- Enos Location within Indiana Enos Location within the United States
- Coordinates: 41°00′50″N 87°26′57″W﻿ / ﻿41.01389°N 87.44917°W
- Country: United States
- State: Indiana
- County: Newton
- Township: McClellan
- Elevation: 669 ft (204 m)
- Time zone: UTC-6 (Central (CST))
- • Summer (DST): UTC-5 (CDT)
- ZIP code: 47963
- Area code: 219
- GNIS feature ID: 434215

= Enos, Indiana =

Enos is an unincorporated community in McClellan Township, Newton County, in the U.S. state of Indiana.

==History==
Enos was laid out as a town in 1907.

In 1986, the rural area near Enos, Indiana, received attention in connection with the disappearance and murder of Chicago Outfit figure and Las Vegas Mobster Anthony Spilotro.
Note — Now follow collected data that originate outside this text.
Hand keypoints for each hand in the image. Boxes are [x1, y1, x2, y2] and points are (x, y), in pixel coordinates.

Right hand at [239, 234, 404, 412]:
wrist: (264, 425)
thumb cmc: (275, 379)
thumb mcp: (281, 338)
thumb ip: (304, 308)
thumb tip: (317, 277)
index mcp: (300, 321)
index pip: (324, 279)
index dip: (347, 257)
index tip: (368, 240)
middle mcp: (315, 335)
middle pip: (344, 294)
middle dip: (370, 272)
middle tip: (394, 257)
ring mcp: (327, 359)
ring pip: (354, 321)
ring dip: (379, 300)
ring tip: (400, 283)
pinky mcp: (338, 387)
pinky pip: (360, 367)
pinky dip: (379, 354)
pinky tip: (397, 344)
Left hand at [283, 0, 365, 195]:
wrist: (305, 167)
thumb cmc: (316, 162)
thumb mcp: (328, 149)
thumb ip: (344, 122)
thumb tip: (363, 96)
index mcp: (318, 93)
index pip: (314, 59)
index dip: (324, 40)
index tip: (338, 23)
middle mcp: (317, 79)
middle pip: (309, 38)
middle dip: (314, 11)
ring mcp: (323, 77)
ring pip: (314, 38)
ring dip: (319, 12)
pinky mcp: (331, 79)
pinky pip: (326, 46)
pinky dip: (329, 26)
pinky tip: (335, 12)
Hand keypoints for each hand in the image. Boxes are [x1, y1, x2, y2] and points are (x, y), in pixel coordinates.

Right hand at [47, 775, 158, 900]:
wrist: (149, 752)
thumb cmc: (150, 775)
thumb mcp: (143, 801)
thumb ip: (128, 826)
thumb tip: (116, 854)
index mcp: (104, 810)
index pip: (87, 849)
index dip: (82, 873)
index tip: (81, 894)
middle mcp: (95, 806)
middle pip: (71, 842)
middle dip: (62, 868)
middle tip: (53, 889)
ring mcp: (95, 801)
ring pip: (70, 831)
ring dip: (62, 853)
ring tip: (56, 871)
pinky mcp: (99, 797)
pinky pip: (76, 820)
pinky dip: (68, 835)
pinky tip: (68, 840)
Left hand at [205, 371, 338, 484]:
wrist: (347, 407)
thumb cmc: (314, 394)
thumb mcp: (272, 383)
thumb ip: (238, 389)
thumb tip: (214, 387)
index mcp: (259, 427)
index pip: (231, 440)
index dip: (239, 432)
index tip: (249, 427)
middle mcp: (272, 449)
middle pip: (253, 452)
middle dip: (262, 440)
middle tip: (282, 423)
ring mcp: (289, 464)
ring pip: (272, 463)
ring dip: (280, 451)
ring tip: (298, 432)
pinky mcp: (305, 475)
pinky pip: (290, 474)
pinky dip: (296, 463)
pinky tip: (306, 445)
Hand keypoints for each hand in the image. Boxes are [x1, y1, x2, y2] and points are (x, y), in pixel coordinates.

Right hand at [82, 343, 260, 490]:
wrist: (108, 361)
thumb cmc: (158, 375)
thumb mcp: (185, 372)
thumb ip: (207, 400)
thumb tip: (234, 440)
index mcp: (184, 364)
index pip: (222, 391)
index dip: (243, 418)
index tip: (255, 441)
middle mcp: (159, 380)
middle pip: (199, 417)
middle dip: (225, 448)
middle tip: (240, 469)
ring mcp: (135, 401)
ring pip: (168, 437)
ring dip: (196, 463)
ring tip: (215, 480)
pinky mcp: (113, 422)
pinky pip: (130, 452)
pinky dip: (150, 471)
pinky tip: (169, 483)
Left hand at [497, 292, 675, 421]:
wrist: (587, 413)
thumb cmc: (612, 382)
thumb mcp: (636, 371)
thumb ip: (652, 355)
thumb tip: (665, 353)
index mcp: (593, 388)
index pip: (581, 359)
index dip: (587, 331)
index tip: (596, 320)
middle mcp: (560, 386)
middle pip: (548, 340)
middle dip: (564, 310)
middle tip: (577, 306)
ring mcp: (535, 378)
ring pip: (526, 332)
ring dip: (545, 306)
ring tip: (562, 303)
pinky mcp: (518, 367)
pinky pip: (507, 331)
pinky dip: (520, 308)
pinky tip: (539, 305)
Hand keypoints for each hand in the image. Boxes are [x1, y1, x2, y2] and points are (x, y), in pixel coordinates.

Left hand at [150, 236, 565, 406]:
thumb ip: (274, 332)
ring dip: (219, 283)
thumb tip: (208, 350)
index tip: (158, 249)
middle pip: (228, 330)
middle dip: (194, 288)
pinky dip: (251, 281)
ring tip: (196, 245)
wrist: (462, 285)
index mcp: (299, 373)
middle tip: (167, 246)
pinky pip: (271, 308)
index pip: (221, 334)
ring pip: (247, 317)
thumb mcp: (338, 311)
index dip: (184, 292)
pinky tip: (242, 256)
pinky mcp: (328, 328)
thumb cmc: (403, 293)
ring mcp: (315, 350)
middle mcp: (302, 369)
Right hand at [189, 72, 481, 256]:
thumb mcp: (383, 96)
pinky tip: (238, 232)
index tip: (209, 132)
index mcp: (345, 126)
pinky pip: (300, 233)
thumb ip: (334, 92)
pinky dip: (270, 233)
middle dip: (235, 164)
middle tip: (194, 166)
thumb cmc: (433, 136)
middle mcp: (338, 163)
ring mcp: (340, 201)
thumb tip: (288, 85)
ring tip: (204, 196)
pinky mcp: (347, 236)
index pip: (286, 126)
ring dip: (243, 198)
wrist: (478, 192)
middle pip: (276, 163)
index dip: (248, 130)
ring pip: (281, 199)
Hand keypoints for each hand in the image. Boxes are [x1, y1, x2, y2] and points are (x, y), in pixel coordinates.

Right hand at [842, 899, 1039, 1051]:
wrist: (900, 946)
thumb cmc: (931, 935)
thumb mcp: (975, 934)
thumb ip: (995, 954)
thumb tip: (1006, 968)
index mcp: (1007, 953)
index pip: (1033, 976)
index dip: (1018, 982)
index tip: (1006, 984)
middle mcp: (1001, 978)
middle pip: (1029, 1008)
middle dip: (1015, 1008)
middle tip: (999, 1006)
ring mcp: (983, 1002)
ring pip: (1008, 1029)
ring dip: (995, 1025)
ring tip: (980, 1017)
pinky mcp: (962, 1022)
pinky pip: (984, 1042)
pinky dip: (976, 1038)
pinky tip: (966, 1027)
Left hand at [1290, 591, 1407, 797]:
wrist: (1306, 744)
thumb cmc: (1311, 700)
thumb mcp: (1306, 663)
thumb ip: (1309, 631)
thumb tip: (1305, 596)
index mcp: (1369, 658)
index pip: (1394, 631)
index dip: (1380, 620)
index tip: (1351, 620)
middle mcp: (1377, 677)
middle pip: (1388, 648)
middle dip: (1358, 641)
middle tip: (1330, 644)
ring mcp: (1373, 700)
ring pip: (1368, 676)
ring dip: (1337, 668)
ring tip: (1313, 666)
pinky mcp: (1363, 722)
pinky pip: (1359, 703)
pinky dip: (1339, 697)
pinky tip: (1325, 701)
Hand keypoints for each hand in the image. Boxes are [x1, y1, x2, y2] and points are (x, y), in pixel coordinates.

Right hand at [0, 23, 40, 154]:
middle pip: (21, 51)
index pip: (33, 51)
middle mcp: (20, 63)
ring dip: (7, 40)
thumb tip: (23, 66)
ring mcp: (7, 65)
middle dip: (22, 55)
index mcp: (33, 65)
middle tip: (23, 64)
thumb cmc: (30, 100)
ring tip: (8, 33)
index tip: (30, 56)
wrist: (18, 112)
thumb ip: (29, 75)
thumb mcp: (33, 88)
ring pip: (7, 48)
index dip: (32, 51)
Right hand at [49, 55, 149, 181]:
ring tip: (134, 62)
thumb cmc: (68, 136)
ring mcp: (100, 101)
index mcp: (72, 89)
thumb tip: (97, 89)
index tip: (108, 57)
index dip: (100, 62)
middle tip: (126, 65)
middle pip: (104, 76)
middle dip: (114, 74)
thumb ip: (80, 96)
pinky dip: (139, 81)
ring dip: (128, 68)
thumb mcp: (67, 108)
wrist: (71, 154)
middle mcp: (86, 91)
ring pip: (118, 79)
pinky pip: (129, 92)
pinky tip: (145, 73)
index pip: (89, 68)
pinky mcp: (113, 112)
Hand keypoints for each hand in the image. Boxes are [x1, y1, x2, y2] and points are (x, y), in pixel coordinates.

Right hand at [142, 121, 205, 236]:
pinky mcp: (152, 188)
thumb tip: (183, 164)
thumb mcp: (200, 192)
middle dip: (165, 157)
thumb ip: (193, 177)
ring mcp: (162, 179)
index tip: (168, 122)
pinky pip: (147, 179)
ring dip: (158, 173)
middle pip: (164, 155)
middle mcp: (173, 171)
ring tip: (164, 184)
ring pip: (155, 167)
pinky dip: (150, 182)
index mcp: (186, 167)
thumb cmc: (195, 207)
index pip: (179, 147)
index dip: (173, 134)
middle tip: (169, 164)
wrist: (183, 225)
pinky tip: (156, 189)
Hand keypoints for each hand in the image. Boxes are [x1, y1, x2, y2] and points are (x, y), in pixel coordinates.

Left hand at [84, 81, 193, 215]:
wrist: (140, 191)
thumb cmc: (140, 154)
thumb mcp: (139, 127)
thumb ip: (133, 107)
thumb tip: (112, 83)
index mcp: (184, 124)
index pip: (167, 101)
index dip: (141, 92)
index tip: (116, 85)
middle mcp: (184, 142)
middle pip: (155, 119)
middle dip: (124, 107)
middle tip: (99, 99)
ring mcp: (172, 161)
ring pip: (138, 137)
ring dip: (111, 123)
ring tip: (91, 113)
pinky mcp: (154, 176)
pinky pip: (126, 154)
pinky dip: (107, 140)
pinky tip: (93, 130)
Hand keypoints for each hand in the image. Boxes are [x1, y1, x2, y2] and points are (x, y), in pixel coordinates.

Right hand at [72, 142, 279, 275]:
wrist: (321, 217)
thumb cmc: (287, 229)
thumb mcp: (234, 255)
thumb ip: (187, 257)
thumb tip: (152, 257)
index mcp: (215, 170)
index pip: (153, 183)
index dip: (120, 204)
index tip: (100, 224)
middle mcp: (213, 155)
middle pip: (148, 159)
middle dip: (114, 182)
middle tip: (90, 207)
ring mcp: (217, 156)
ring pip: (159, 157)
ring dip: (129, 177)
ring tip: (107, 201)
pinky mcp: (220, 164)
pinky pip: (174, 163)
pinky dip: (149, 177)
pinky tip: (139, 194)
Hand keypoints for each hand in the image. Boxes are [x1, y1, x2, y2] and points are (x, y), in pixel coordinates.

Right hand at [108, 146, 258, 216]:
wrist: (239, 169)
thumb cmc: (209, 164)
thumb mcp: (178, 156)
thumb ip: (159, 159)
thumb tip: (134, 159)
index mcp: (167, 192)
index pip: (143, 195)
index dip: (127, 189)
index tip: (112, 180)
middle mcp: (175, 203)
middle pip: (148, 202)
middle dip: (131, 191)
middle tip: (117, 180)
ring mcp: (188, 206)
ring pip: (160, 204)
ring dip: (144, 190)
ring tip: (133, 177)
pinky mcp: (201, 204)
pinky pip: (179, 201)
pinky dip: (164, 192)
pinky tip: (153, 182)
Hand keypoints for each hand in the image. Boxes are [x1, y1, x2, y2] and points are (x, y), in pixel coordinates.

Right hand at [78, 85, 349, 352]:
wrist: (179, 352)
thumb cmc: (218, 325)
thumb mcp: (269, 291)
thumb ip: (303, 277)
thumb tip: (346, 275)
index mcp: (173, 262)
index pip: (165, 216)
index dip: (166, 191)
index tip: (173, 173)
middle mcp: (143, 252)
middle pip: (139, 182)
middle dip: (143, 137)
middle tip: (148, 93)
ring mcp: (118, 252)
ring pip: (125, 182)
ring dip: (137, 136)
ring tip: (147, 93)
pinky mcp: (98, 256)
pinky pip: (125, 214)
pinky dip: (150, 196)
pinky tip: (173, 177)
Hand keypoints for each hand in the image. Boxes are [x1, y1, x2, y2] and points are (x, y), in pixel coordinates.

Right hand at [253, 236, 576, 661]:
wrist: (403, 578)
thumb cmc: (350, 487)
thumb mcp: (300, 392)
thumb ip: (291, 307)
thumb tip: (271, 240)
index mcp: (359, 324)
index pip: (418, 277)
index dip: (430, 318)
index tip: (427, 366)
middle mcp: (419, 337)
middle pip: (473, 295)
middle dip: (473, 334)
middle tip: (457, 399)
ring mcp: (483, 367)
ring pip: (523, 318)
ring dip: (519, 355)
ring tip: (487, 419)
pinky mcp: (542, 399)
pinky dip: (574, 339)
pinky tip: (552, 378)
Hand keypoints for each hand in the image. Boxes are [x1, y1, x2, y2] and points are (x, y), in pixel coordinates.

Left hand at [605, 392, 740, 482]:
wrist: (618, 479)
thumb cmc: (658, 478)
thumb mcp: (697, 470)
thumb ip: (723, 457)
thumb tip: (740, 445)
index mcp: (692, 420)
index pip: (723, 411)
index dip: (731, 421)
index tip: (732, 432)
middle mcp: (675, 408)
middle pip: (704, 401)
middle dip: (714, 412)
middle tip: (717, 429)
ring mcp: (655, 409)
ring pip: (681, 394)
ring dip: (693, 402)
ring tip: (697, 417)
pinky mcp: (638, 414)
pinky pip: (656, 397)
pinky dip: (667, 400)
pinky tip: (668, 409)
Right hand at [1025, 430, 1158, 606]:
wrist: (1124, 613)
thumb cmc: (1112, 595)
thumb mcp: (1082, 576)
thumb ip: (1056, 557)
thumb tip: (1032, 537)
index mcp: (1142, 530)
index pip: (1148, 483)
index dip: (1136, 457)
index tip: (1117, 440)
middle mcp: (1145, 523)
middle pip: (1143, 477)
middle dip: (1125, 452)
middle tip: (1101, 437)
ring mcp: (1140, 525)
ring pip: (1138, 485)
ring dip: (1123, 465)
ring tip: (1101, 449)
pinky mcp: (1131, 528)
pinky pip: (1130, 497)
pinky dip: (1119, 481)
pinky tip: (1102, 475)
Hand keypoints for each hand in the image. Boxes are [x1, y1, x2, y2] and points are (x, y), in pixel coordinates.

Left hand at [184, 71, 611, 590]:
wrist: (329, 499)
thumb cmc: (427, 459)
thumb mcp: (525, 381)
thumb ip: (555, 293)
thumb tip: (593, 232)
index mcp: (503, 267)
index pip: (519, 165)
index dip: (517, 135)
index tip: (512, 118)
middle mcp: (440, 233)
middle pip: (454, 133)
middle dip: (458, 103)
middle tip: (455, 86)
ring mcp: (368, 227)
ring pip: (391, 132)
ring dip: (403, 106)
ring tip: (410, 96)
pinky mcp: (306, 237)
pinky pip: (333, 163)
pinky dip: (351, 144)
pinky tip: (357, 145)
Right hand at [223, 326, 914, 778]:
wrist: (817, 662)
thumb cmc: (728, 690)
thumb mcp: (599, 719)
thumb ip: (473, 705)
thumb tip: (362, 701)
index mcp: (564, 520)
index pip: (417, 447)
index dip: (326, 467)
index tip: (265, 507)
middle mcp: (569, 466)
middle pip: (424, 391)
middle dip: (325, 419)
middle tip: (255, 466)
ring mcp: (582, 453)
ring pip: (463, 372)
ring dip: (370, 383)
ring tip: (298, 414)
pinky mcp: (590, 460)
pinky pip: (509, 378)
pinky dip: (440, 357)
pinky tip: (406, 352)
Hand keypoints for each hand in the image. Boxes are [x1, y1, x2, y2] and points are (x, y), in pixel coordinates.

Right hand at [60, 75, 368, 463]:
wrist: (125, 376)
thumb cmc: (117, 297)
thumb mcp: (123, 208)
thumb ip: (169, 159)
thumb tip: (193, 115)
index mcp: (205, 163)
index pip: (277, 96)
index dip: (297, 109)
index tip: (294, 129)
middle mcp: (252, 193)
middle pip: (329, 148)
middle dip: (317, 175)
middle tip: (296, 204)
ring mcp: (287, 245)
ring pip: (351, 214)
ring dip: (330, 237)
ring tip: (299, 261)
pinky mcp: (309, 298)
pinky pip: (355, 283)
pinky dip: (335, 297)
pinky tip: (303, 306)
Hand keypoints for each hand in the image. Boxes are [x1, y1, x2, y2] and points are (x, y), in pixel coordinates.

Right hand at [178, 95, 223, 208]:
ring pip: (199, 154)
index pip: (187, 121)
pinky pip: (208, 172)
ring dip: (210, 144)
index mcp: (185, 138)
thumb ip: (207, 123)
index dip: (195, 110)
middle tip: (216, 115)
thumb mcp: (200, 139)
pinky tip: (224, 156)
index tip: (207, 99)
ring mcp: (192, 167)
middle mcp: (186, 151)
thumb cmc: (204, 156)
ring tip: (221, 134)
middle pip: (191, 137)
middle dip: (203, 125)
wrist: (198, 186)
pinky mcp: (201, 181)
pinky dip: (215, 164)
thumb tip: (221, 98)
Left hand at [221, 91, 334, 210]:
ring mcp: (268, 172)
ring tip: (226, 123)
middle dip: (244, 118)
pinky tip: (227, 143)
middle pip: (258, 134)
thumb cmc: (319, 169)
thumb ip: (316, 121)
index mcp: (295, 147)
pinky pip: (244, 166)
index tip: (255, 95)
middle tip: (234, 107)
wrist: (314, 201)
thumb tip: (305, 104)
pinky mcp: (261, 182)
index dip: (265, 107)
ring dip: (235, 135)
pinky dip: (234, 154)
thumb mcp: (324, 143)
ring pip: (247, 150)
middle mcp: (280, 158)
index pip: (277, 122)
Spilotro and his brother Michael were later found buried in a cornfield in the vicinity of Enos, bringing brief notoriety to the area. The events surrounding Spilotro's activities in Las Vegas later inspired elements of the 1995 film Casino (1995), directed by Martin Scorsese. In the film, the character Nicky Santoro, who was based in part on Spilotro, is depicted being killed and buried in a Midwestern cornfield, a scene widely interpreted as reflecting the circumstances of Spilotro's death.